*** Block opens ***
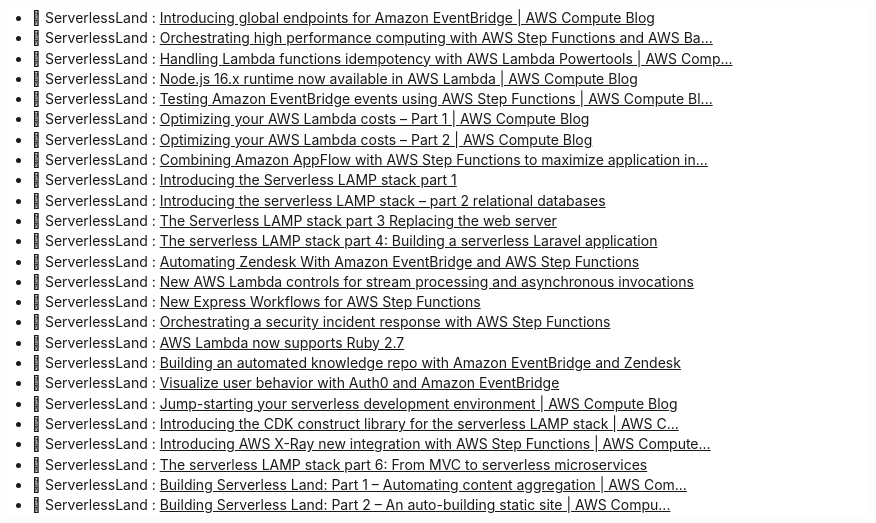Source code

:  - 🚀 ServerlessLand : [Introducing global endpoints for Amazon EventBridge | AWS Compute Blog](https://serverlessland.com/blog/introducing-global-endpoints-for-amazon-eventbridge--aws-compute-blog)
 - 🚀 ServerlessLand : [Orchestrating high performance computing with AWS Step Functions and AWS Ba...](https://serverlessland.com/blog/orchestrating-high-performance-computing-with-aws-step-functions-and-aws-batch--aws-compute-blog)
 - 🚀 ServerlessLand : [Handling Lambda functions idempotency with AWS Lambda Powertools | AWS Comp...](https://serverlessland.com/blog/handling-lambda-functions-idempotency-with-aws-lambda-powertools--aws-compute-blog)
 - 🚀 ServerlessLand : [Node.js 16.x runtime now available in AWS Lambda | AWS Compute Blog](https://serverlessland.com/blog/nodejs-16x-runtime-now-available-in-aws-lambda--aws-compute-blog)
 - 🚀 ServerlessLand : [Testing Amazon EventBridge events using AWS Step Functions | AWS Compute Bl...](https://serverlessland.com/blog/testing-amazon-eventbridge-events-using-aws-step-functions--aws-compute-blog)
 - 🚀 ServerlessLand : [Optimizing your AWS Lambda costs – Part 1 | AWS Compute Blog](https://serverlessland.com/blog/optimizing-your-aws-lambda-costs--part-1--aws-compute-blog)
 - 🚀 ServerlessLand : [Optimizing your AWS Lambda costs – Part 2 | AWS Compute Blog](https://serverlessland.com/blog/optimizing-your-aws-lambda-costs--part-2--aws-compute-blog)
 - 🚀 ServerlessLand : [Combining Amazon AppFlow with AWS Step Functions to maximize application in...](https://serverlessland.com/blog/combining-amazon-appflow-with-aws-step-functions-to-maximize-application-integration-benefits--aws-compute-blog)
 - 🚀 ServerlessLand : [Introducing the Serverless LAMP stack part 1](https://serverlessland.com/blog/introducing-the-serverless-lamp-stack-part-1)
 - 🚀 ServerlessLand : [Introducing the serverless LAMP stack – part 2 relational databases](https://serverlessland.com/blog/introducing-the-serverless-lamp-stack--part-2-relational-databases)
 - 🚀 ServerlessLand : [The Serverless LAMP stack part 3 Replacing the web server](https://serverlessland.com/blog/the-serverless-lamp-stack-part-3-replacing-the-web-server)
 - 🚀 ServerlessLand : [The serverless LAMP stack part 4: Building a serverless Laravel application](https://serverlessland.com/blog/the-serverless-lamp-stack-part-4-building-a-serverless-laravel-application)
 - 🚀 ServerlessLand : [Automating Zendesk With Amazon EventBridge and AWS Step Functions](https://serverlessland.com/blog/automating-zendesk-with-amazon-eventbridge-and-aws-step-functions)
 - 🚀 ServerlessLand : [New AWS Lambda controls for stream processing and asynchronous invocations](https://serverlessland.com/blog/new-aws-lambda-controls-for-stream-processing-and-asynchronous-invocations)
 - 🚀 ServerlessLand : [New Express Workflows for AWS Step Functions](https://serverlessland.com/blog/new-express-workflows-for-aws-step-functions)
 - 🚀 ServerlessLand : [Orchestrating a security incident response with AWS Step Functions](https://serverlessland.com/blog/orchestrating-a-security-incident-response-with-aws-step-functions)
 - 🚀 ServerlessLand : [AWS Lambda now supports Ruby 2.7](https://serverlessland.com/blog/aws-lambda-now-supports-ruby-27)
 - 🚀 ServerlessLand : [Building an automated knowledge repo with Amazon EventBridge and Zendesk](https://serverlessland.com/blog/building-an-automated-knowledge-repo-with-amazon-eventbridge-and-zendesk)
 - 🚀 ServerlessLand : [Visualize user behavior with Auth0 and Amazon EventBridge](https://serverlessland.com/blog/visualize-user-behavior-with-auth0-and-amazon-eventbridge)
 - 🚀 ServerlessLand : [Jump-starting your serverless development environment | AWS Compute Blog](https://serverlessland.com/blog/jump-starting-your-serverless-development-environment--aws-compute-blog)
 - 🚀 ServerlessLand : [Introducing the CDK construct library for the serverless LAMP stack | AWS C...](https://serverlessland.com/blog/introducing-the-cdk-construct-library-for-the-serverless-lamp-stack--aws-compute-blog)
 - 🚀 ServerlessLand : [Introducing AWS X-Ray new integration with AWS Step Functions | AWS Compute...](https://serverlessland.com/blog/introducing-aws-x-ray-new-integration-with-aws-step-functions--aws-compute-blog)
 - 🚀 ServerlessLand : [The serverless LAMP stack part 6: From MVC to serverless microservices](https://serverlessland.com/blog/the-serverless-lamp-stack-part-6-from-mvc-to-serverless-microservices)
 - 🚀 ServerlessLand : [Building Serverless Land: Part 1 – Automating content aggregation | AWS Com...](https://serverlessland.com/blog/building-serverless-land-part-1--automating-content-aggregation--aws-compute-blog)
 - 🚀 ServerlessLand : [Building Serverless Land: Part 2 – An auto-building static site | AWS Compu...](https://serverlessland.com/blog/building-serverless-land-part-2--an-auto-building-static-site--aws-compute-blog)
*** Block closes ***
Reproduce, character for character, everything in the records from the line containing "[Introducing global endpoints" down to the line containing "- 🚀 ServerlessLand : [Testing", both of those lines included.

:  - 🚀 ServerlessLand : [Introducing global endpoints for Amazon EventBridge | AWS Compute Blog](https://serverlessland.com/blog/introducing-global-endpoints-for-amazon-eventbridge--aws-compute-blog)
 - 🚀 ServerlessLand : [Orchestrating high performance computing with AWS Step Functions and AWS Ba...](https://serverlessland.com/blog/orchestrating-high-performance-computing-with-aws-step-functions-and-aws-batch--aws-compute-blog)
 - 🚀 ServerlessLand : [Handling Lambda functions idempotency with AWS Lambda Powertools | AWS Comp...](https://serverlessland.com/blog/handling-lambda-functions-idempotency-with-aws-lambda-powertools--aws-compute-blog)
 - 🚀 ServerlessLand : [Node.js 16.x runtime now available in AWS Lambda | AWS Compute Blog](https://serverlessland.com/blog/nodejs-16x-runtime-now-available-in-aws-lambda--aws-compute-blog)
 - 🚀 ServerlessLand : [Testing Amazon EventBridge events using AWS Step Functions | AWS Compute Bl...](https://serverlessland.com/blog/testing-amazon-eventbridge-events-using-aws-step-functions--aws-compute-blog)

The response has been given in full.